С таким приговором поперлись назад, безрадостно на солнце выперлись из круглого колодца, нахватавшись занозистых поручней ржавых, ощущая себя земляными червями в жестянке: не выбраться, будут крепкие пальцы выбирать их из баночки по одному и насаживаться слизистой плотью на острый крючок.

Глядят, а навстречу бежит Мизгирев, как собака к хозяину, двинутый, и с таким лицом, главное, словно воду в пустыне нашел. И вот же миг Валек почуял приближающийся шелест в вышине, уже давно, до тошноты знакомый, трижды крикнуть успел: «Все ложись! Вспышка справа!» — и ушибленно ахнула под распластанным телом земля. Не успел он нащупать себя, ничего, никого уж не видя, как достигший предельного напряжения шелест сомкнулся с еще одним близким разрывом, вытрясающим мозг из коробки и сердце из ребер, выбивающим кровь через все поры кожи, словно пыль из ковра. Всю текучую пыльную мглу раскололо скачками огня, всю доступную слуху, осязанию землю затрясло как в ознобе и взбивало уже как перину, вместе с которой он все больше распухал и в которой и сам был ничего уж не весящим перышком.

Каждый новый удар вырывал из него разумение, воздух, все чувства, но уже через миг всё опять возвращалось к нему, и Валек ясно слышал, как в толщу чугунного звона тонко-тонко врастают мучительный свист и фырчанье все новых осколков, и уж лучше б не слышал — стал таким же бесчувственным, как комок этой ржавой земли или выдранное из нее корневище перегнившей травы.

На пространстве длиной в километр вымахивали земляные деревья, скороросты на огненном корне, рассыпались хлобыщущим ливнем, оставляя в утоптанном грунте воронки едва ли не метровой глубины. Из окон цехов вырывало как будто бы изжеванные кем-то толстенные армированные стекла, в пустых глазницах полыхали розовые молнии, и кирпичная кладка вздувалась кипящими бурыми грушами, и уже ничего в том неистовом вареве было не разглядеть — это были уже не цеха, не кирпичные стены, а взбесившееся вещество…

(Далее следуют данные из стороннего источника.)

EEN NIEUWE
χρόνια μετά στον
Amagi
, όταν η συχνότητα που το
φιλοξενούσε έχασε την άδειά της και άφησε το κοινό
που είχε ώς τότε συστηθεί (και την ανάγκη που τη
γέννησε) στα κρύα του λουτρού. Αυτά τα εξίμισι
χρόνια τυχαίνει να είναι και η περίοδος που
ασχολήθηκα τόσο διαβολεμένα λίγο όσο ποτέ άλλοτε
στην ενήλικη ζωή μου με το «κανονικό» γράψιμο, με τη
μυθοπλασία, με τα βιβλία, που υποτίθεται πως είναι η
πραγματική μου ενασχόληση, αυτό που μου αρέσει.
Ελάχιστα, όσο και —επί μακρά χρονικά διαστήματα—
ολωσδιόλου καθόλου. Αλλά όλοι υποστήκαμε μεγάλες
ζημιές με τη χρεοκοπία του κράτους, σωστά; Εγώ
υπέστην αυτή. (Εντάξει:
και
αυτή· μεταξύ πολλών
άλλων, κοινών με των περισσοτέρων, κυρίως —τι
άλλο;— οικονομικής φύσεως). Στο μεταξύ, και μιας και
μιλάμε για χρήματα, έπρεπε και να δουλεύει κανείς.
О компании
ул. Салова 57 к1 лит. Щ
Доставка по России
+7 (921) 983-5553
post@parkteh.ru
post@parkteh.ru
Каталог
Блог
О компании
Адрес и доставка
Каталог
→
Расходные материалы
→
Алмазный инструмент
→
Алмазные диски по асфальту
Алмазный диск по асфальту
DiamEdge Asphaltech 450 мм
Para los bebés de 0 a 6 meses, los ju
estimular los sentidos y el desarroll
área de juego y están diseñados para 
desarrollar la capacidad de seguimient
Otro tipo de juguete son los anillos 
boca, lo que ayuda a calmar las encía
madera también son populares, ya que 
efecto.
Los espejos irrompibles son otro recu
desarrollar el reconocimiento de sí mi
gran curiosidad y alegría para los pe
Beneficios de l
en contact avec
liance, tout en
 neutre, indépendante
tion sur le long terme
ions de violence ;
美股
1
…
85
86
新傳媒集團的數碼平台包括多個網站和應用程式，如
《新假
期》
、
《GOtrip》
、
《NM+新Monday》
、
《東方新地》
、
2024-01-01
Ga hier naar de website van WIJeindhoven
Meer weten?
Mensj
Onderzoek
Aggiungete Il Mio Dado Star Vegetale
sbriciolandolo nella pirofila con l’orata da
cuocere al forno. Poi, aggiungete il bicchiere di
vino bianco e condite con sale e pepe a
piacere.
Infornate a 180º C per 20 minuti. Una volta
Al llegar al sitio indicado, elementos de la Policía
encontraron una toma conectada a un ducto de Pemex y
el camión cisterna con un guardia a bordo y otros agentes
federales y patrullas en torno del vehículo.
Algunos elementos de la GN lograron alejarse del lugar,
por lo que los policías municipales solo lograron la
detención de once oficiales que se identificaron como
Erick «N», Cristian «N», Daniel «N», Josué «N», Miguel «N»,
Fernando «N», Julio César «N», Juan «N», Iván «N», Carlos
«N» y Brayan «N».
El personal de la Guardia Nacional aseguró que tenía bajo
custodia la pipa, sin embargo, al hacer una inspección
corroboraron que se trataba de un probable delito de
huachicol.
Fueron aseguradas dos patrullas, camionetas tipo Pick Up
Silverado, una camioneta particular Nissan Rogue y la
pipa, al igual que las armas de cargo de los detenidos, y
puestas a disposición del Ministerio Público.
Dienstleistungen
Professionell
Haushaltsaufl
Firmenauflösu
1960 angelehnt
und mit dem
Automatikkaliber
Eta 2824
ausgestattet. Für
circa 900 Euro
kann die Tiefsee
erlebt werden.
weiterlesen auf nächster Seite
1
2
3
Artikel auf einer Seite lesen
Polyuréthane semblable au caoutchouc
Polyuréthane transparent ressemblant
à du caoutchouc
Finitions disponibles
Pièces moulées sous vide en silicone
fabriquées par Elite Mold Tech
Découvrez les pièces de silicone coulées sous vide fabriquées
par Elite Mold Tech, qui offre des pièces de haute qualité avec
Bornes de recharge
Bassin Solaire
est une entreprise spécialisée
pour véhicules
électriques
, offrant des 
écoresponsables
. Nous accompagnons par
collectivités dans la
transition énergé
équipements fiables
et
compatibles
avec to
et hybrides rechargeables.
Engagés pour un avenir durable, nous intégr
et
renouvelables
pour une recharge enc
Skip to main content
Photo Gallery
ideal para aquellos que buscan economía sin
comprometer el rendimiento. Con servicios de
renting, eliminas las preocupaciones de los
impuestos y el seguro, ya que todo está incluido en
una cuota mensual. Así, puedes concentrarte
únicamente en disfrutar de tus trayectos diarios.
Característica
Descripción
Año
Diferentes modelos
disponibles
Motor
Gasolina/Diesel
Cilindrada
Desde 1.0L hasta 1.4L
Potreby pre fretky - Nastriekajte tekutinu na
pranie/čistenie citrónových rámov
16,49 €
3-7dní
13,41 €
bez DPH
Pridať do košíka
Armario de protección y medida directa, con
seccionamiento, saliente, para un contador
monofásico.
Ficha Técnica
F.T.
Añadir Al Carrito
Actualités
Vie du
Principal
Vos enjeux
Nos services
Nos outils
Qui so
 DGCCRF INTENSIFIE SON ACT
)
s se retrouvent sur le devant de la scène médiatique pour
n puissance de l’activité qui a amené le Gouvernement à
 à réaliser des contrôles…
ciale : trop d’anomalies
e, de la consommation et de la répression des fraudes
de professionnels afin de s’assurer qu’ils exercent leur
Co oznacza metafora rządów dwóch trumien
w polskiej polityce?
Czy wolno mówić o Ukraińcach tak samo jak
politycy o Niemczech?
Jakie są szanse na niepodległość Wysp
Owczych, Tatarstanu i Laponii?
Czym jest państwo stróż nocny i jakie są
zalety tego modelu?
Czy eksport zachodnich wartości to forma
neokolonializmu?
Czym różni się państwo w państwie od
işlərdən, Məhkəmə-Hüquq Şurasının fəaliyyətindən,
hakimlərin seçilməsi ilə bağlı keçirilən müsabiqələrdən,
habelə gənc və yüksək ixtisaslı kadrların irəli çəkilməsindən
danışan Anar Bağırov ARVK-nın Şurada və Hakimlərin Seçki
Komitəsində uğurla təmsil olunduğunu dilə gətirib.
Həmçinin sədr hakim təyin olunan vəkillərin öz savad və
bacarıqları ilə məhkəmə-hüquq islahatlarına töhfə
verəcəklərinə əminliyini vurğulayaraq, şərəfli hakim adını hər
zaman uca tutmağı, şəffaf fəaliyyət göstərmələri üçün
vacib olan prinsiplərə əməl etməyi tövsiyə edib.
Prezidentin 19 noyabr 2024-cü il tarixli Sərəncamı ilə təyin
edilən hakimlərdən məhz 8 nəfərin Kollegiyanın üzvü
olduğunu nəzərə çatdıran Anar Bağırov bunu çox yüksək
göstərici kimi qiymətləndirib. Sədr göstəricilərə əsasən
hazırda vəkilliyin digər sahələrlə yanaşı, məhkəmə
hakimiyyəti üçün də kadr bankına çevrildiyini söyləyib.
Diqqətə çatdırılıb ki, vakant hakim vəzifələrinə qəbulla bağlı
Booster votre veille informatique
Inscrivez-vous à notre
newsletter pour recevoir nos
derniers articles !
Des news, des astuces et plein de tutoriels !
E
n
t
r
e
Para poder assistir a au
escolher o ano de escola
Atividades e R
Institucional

Валька поднял на ноги Петька. В голове гудел колокол, гул его, истончаясь, превращался в едва выносимую резь, и Валек слепо трогал бесформенный череп, словно силясь нащупать под кожей какую-то кнопку, чтобы весь этот звон отключить. Пыль резала глаза. Кое-как он протер их земляными ладонями, размазывая по лицу животные, обильно выжимавшиеся слезы, повертел головой и увидел: половина ближайшего цеха разрушена, над уродливым бурым курганом курится розоватая пыль. Шагах в тридцати лежал Мизгирев, присыпанный комьями свежей земли. Подхватились к нему и, упав на колени, развернули его лицом к небу — тот смотрел на них пьяно-счастливыми голубыми глазами и улыбался, как боксер, не могущий подняться после встречного в голову. На нем была кровь, но Валек, как ни шарил, не мог понять, куда он ранен и насколько серьезно… ниоткуда не било, не лилось, как из лопнувшего маслошланга, — значит, жгут был не нужен, но Мизгирев куда-то уплывал, и Валек в страхе начал трясти его, звать, не слыша собственного голоса и все больше пугаясь улыбчивой, просветленной его безответности.